Source data >>
<<<<
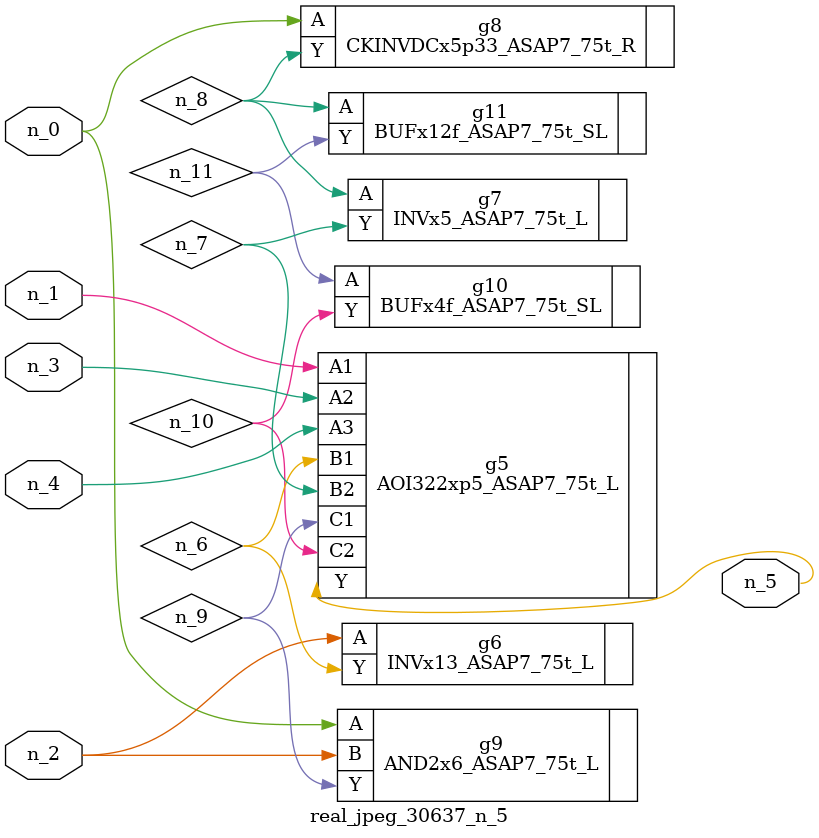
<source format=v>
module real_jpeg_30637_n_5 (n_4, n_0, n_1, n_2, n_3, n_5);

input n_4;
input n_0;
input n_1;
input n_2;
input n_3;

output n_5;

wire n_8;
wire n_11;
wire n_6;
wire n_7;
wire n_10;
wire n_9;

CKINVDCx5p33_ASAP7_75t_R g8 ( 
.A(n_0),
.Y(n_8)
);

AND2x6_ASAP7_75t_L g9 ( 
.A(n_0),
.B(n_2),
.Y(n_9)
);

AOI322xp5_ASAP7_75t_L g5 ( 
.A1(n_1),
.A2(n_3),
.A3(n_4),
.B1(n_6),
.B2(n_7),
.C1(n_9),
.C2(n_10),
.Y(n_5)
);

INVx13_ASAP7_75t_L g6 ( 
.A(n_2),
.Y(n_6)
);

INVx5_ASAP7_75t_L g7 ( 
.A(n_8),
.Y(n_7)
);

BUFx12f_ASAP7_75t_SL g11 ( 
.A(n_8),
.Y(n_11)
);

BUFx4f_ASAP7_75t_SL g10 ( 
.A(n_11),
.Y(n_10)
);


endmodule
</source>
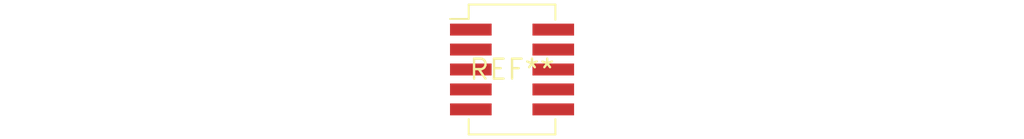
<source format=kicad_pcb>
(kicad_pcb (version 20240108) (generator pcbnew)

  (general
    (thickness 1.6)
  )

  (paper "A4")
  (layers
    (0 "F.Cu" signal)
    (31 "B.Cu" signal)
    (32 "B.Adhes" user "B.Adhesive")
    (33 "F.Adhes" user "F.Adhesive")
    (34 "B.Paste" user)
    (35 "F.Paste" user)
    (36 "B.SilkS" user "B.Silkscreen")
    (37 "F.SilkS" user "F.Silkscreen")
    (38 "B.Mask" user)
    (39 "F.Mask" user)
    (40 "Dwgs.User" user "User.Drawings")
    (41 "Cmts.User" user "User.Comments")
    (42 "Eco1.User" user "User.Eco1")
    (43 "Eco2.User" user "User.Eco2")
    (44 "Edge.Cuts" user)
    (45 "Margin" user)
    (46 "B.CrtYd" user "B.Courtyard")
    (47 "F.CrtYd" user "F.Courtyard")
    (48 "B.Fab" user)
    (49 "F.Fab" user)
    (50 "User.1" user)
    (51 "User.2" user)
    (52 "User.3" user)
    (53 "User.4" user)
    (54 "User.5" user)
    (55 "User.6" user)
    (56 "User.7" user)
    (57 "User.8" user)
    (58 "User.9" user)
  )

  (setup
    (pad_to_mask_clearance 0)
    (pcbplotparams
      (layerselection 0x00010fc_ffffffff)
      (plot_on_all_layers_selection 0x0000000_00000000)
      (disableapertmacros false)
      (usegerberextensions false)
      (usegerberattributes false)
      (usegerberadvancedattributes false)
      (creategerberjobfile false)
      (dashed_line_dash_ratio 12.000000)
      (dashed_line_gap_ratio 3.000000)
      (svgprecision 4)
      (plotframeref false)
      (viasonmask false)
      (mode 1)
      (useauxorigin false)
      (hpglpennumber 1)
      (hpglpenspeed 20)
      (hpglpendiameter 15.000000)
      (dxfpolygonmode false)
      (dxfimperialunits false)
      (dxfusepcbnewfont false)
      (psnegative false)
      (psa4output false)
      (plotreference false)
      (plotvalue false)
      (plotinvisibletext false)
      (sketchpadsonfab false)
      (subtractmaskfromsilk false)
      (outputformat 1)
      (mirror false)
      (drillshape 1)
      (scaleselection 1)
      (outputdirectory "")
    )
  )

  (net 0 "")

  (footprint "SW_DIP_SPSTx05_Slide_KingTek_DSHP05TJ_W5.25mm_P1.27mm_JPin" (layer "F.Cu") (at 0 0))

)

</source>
>>>>
Task statement >> Your output must be the exact lines from the one containing "(hpglpendiameter 15.000000)" through the end of the data above, both included, and nothing more.

Response >>
      (hpglpendiameter 15.000000)
      (dxfpolygonmode false)
      (dxfimperialunits false)
      (dxfusepcbnewfont false)
      (psnegative false)
      (psa4output false)
      (plotreference false)
      (plotvalue false)
      (plotinvisibletext false)
      (sketchpadsonfab false)
      (subtractmaskfromsilk false)
      (outputformat 1)
      (mirror false)
      (drillshape 1)
      (scaleselection 1)
      (outputdirectory "")
    )
  )

  (net 0 "")

  (footprint "SW_DIP_SPSTx05_Slide_KingTek_DSHP05TJ_W5.25mm_P1.27mm_JPin" (layer "F.Cu") (at 0 0))

)

</source>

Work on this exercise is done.